La aparición de una obra como El joven Wallander en Netflix no es de las que te llevan a marcar el calendario con un rotulador permanente, como mínimo si uno no es un enorme admirador de la obra de Henning Mankell. En mi caso es posible que sólo haya leído un libro del escritor sueco (¿era La falsa pista o La quinta mujer?), no por falta de interés sino porque los libros en la mesilla de noche siempre se acumulan, siempre aparecen nuevas prioridades. Por esta razón tampoco estaba muy al día con las temporadas televisivas con Kenneth Branagh en la piel del detective Kurt Wallander. Como tenía la esperanza de ver las novelas, siempre dejaba los episodios para más adelante, para cuando descubriera la identidad de los asesinos vía la palabra escrita.
¿Y a qué viene este rollo? Pues para que se entienda que no soy público cautivo de la nueva serie de Netflix. Tampoco lo contrario. Un misterio policial es bienvenido siempre que demuestre ser sólido, no estar hecho con el piloto automático y que no entre en la típica fórmula de “tienes que pasar por unos cuantos falsos sospechosos para llegar al de verdad” (y que resulta francamente irritante). Pero con esta especie de ‘precuela’ de Wallander (y tiene que ir entre comillas porque supuestamente cuenta los inicios del detective pero está ambientada en la Suecia del presente), reconozco que el interés ha sido casi instantáneo. Llevaba apenas unos minutos vistos y mi cerebro ya había tomado una decisión: veré la serie hasta que no se haya resulto el misterio (y de momento llevo dos episodios).

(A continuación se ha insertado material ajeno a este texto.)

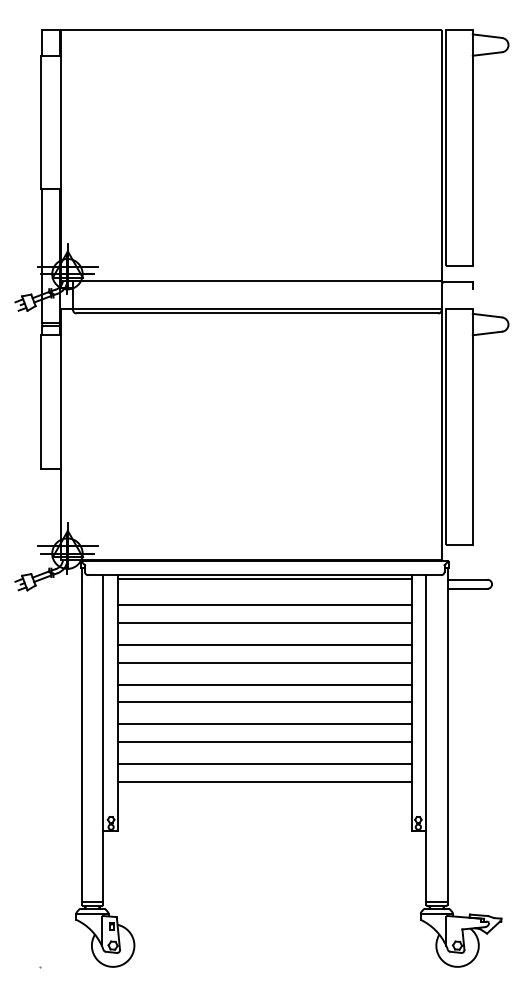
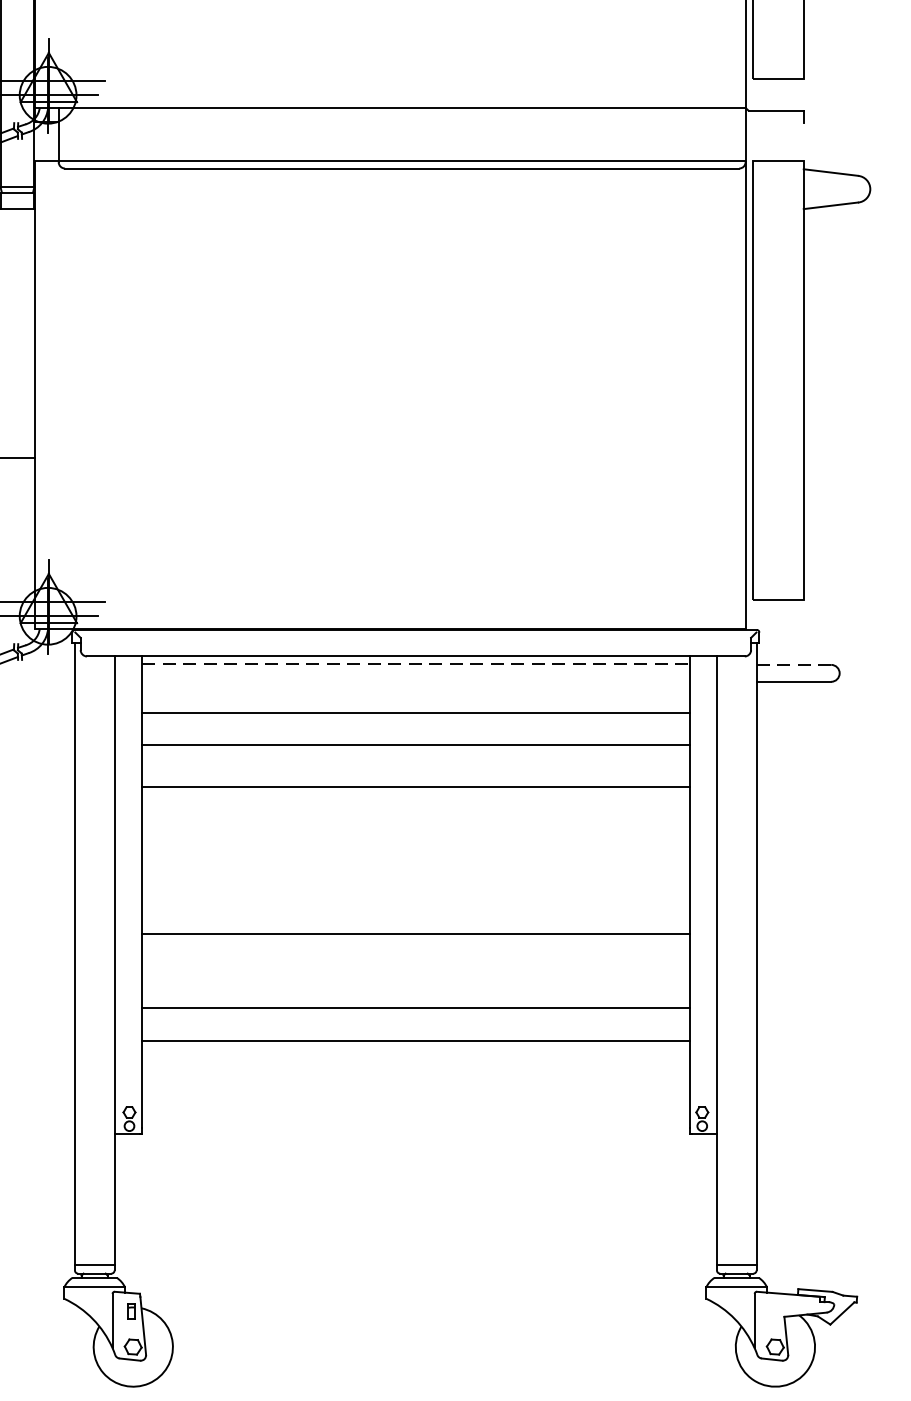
line: (264, 579) -> (415, 664), solid -> dashed
line: (467, 579) -> (793, 664), solid -> dashed
line: (264, 662) -> (415, 819), removed
line: (264, 684) -> (415, 860), removed
line: (264, 702) -> (415, 893), removed
line: (264, 741) -> (415, 966), removed

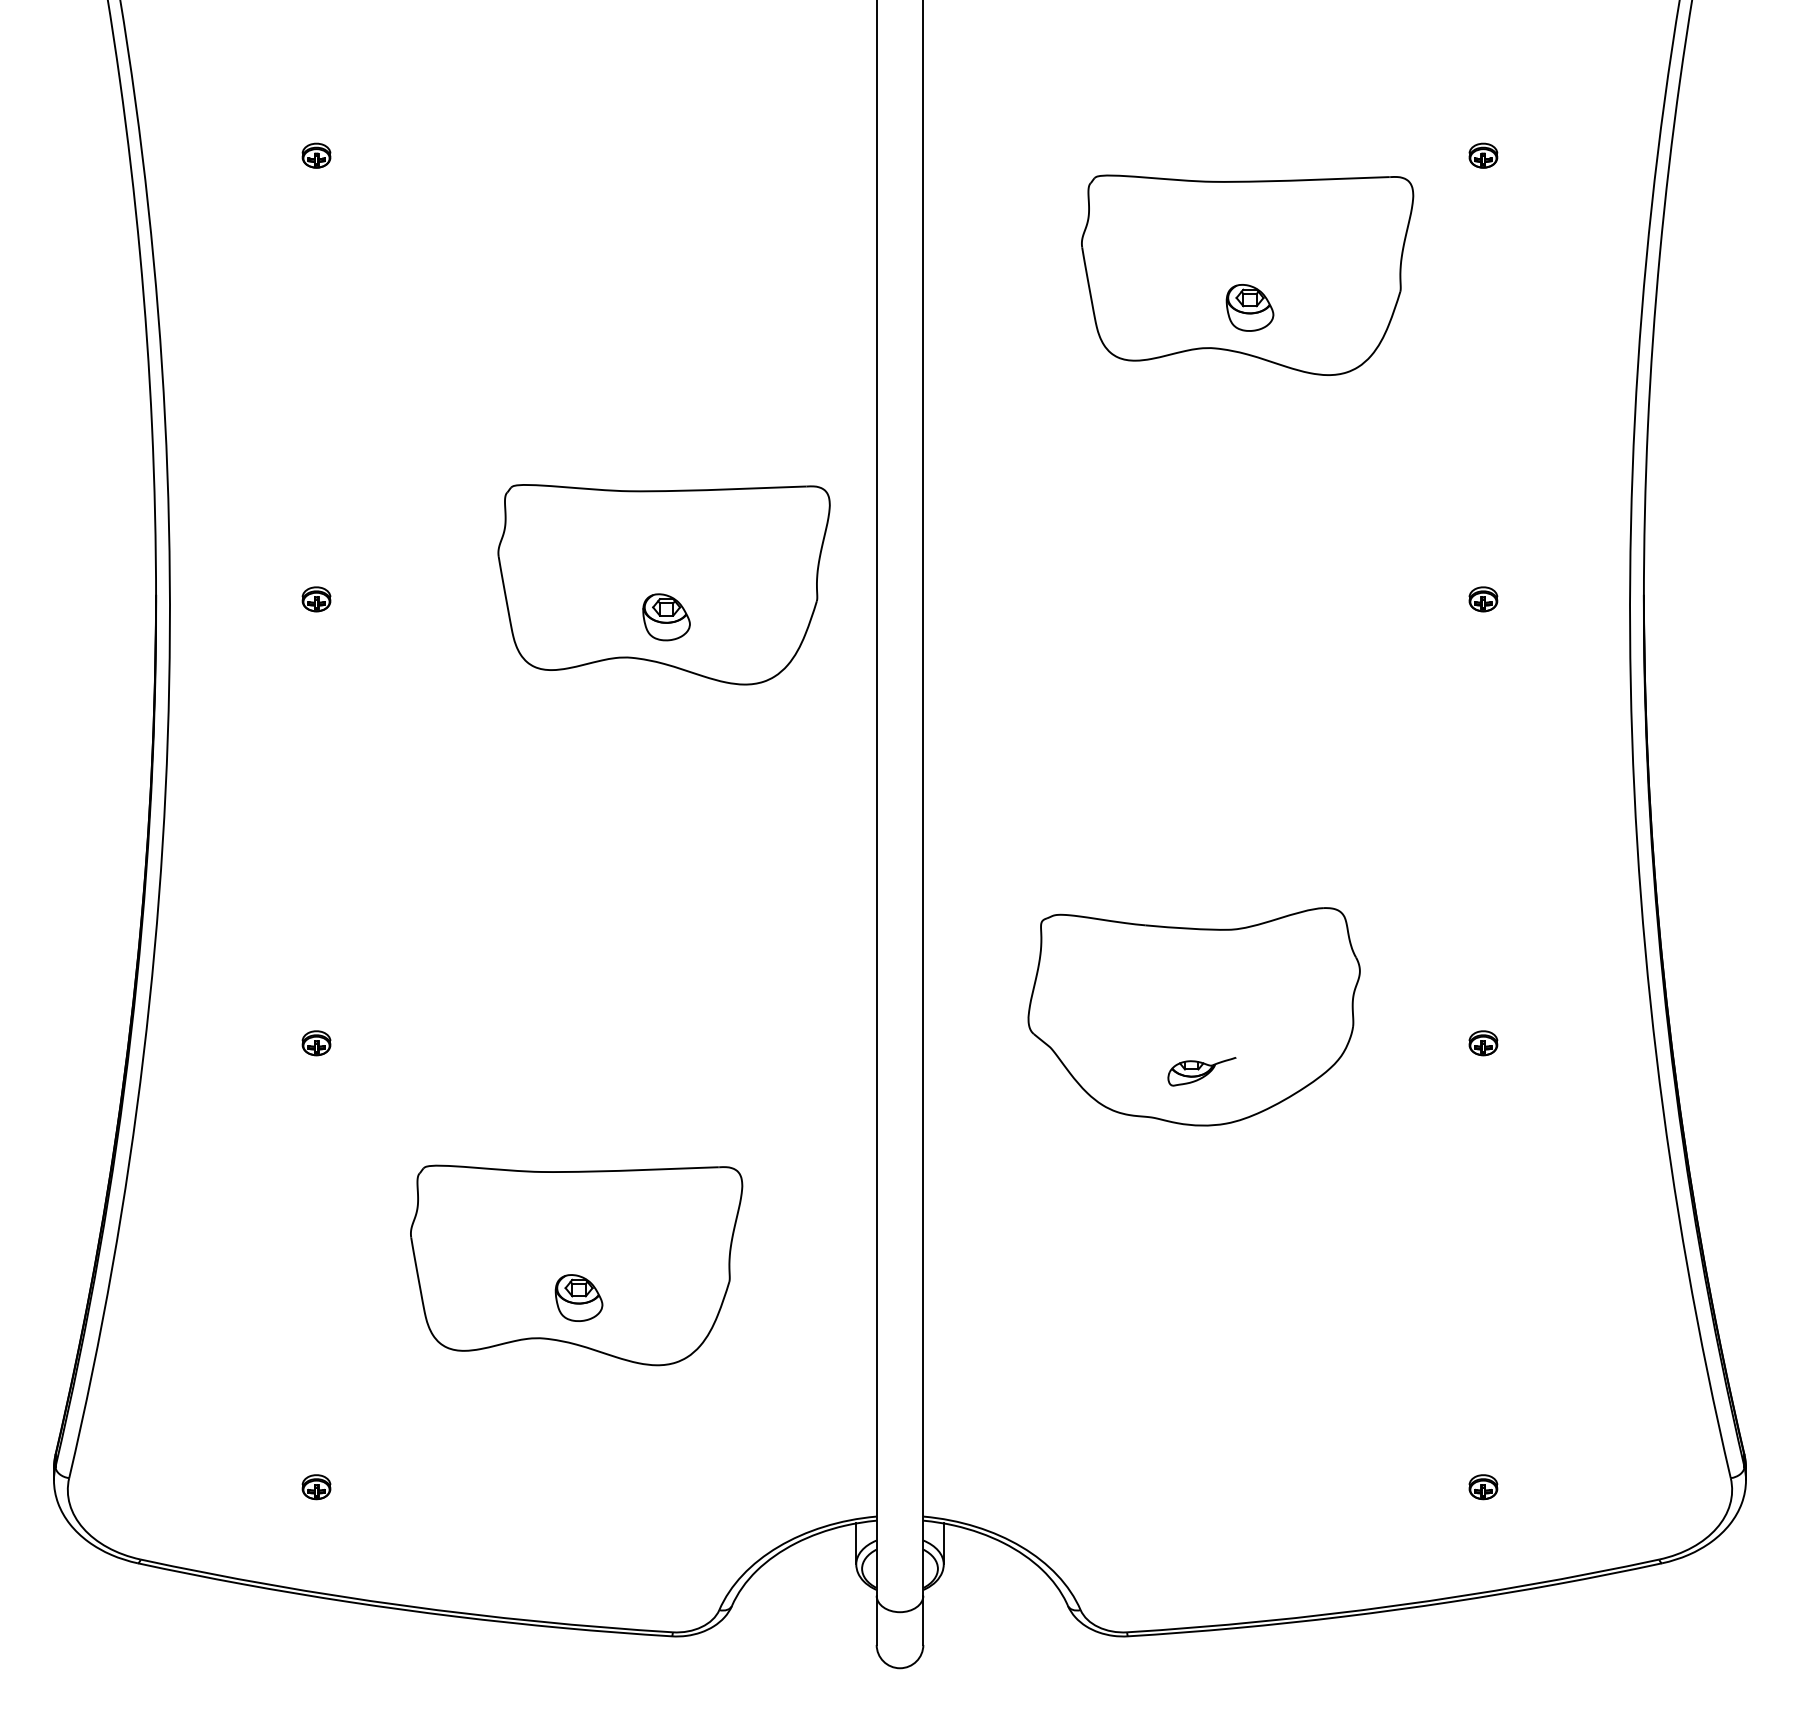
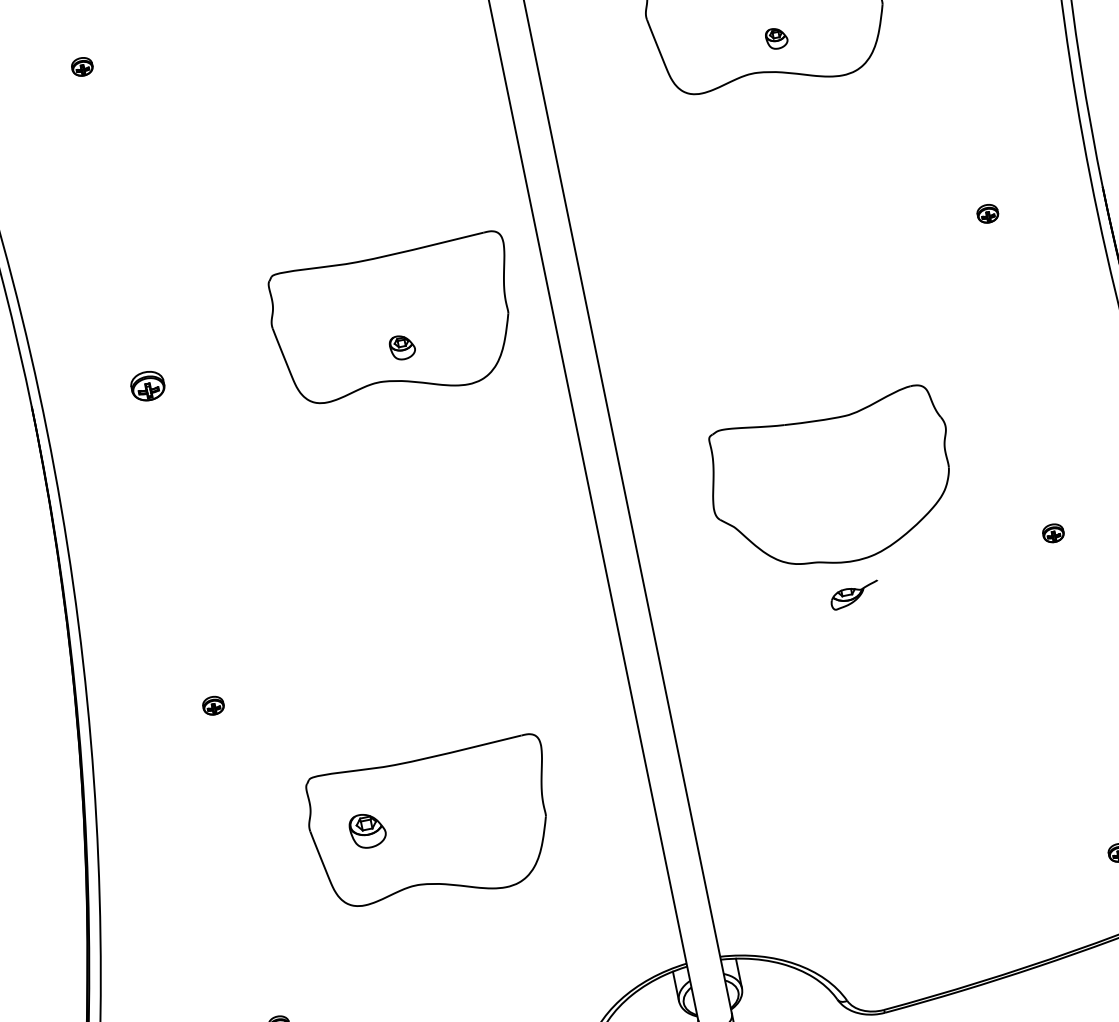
part: (1249, 307) -> (776, 38), size x0.6
part: (316, 599) -> (147, 386), size x1.6
part: (666, 617) -> (402, 347), size x0.7
part: (1193, 1016) -> (832, 483), moved
part: (578, 1297) -> (367, 830), moved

Creo que ni tan siquiera quiero destripar la premisa. Es mejor y más impactante descubrir la situación con la que se encuentra este Wallander todavía principiante, un detective de policía al que le queda mucho por aprender del funcionamiento del cuerpo y los grises a los que se debe acostumbrar para poder atrapar a los malos. Vive en un barrio marginal por razones que desconocemos (¿será simplemente para acostumbrarse a lidiar con situaciones incómodas o sólo por el alquiler barato?) y una noche despierta porque suena una fuerte alarma en un local cercano. Por supuesto, un cadáver se cruzará por su camino de la manera menos esperada.
La presentación del caso es imprevista (como mínimo en las formas del autor del crimen) y contextualizándose rápidamente en un auge del racismo en el país por la llegada de refugiados. También se presenta con efectividad el camino que debe recorrer Wallander, que nunca había visto morir una persona y, de repente, se encuentra metido en un caso para el que no está preparado y en el que tendrá que mentir si quiere seguir vinculado a la investigación.
El guión de Ben Harris y la dirección de Ole Endresen trabajan en la misma dirección. Tratan el misterio desde la mirada de Wallander y no de la investigación, de aquí que cuando él se encuentra con una situación traumática ya te quedas atrapado. La imagen tiende a los colores fríos como un Wallander con un punto distante, susurrante pero hipnótico interpretado por Adam Pålsson, que es como un sabueso siempre con las orejas bien altas, alerta, consciente de los elementos a su alrededor (y quizá también haya que decir que terriblemente atractivo). Él es falible (puede cometer errores y los comete) en una producción con una presentación infalible, que se mete en derroteros incómodos con una historia que quizá no es insólita pero se vive de forma estimulante.
Como el creador, Ben Harris, aborda una marca tan conocida, quizá esperaba un proyecto escrito de forma rutinaria, consciente que tiene una parroquia fiel (la de Wallander, la de los amantes de las series de asesinatos) pero se toma el ejercicio con seriedad y con un buen pulso. El joven Wallander puede no tener la premisa high-concept de Away , el otro estreno fuerte de Netflix para esta semana (una mujer que va a Marte), pero debe ser el mejor estreno de la plataforma desde que Dead to me desembarcó a principios de mayo.